Friday, 17 October 2025

 

The Displacement of Agency

When addressed to the weaker party, the phrase you are giving us to much power subtly transfers responsibility for power imbalances onto them. It implies: you are the one granting this authority, you are the one enabling us, as though domination were a gift or misjudgment rather than a structural relation. This rhetorical inversion masks present and historical coercion (operating at macro, meso and micro levels) beneath the language of consent. It echoes what theorists of ideology might call a false voluntarism—the notion that subordinates are complicit because they “gave” their power away, rather than because it was taken or structured out of their reach.

This dynamic is evident in many contexts: colonial paternalism (“we only govern because you entrusted us”), technocratic governance (“the public delegates power to experts”), or corporate paternalism (“users consented to data collection”). In each case, the language of receiving power replaces the reality of exercising it.

The Ethics of False Modesty

From a moral standpoint, when the relatively powerful speak of “too much power,” they occupy the contradictory position of the humble sovereign—asserting mastery even in renunciation. The gesture of self-limitation can become a means of moral accumulation: the powerful gain legitimacy by displaying restraint. It is, in this sense, a form of ethical capital, not a relinquishment of control.

Levinas and Arendt, in different ways, warn against this paradox. True ethical responsibility, for Levinas, is asymmetrical but grounded in vulnerability, not superiority; for Arendt, authentic political restraint comes from shared accountability, not paternal acknowledgment. So, when the strong announce their power as excessive, they often reaffirm the asymmetry rather than dissolve it.

The Rhetoric of Self-Limitation as Power’s Mask

When the powerful say, “you are giving us too much power,” they appear to reject domination — but often in a way that preserves their position as the ones who define the moral field. They retain control over what counts as “too much” and when the boundary has been crossed. This kind of moral self-critique can function as an immunizing discourse: it signals awareness without altering the structure of asymmetry.

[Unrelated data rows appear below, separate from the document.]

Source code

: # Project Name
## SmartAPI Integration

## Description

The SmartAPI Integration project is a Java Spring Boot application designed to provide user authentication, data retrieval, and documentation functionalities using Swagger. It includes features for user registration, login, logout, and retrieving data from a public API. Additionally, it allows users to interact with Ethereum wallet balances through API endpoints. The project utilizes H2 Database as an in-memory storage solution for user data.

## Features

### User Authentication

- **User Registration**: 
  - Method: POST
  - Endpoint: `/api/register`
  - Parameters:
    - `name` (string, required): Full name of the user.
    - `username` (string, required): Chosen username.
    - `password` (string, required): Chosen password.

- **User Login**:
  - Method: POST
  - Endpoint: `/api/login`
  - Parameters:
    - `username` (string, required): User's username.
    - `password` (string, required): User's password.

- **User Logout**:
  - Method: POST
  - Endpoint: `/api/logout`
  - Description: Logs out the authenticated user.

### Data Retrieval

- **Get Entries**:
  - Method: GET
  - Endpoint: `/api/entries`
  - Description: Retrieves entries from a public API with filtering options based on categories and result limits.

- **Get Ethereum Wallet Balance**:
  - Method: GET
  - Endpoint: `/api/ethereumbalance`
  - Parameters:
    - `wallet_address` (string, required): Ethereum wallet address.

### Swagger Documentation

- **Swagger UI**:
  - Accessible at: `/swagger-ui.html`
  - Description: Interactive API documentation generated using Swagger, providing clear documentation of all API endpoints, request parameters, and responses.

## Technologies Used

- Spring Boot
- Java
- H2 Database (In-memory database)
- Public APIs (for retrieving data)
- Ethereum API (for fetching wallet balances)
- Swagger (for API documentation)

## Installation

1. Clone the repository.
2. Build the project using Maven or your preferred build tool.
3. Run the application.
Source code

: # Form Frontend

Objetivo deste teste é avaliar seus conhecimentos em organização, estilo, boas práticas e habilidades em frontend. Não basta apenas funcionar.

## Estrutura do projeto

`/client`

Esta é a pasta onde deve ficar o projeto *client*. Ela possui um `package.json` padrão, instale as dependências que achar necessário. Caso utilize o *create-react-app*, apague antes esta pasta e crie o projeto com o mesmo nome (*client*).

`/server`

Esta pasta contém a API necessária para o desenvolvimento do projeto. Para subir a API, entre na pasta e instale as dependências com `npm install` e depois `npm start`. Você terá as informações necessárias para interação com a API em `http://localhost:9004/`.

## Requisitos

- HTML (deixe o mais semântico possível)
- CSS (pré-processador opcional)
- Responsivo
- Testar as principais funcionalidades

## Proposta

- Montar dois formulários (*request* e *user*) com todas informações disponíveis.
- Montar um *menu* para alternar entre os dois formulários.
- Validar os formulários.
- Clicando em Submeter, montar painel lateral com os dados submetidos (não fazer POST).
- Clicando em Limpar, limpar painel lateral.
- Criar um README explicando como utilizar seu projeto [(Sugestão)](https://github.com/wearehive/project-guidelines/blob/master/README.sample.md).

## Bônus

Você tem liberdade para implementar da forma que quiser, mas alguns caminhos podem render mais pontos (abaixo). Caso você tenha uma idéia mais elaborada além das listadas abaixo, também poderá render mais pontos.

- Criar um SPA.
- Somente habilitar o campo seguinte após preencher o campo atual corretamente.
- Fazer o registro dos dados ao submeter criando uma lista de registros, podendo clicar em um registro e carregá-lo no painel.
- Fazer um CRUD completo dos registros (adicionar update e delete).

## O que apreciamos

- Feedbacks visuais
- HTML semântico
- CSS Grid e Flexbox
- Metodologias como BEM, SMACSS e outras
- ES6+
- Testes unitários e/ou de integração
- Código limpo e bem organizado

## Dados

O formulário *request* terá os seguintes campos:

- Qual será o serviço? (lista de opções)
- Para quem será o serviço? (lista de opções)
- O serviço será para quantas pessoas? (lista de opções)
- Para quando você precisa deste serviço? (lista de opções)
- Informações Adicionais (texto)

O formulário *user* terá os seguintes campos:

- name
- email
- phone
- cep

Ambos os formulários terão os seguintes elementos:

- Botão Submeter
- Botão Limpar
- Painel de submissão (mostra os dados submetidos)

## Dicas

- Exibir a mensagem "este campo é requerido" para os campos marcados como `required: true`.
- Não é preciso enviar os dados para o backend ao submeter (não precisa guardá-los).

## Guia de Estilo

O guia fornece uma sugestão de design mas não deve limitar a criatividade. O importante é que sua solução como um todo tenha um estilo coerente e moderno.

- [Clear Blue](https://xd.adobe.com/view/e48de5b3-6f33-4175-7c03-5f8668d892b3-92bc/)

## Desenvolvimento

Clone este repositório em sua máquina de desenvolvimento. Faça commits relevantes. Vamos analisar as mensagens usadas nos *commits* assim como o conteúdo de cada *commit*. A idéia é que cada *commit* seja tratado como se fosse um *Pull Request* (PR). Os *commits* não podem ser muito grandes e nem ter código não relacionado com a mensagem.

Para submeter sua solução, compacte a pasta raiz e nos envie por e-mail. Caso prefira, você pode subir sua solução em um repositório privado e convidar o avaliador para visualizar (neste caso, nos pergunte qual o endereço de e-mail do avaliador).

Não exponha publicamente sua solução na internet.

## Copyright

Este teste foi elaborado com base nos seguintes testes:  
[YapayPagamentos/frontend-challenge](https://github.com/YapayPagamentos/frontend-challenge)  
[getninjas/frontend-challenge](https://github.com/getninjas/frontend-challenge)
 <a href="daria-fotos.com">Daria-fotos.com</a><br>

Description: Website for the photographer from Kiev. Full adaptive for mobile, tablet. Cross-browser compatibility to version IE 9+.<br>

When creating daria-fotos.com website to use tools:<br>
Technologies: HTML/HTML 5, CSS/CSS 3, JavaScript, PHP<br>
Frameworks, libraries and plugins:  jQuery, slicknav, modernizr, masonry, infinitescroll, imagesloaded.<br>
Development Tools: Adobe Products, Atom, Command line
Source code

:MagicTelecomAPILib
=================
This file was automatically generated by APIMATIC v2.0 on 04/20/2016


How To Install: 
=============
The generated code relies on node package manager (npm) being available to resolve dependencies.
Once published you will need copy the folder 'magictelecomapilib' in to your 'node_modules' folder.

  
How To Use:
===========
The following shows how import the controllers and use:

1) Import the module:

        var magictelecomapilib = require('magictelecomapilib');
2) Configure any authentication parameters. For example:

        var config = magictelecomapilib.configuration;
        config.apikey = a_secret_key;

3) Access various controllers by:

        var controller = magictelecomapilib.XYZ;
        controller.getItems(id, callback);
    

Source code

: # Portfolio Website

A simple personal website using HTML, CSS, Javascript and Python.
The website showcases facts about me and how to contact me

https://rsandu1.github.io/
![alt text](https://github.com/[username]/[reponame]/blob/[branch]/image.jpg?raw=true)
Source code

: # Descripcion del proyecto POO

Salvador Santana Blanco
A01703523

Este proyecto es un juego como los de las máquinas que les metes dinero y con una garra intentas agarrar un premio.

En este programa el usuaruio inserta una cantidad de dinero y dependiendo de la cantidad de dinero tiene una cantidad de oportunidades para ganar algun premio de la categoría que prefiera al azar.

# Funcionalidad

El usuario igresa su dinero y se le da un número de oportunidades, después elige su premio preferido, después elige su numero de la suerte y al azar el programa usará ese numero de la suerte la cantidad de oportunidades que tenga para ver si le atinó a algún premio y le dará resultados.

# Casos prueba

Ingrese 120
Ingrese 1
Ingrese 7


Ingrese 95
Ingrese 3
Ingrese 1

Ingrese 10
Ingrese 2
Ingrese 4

Thinkers such as Foucault, Adorno, and Agamben would treat this gesture as a form of reflexive legitimation — the system’s way of absorbing critique. Power does not always sustain itself through denial; sometimes it sustains itself by confessing. In this context, “you are giving us too much power” can become a way of appearing ethically vigilant while continuing to benefit from the very imbalance it names.

Conclusion

If “you are giving us too much power” is spoken by the relatively strong to the relatively weak, the meaning and moral weight of the phrase shifts almost completely.

It ceases to express humility, and instead risks becoming a rhetorical performance of self-awareness that still consolidates authority. The phrase then operates less as a check on power than as a gesture that legitimates it. In this inverted situation, “you are giving us too much power” no longer signals humility or resistance to utilitarian hubris; instead, it becomes a moral performance of power — a discursive strategy that conceals structural domination beneath the language of responsibility.

It is the mirror image of “yes, but it helps some people”: both rely on the presumption that power knows best how to justify itself. The former does so through efficiency, the latter through modesty. Both remain forms of moral self-exoneration.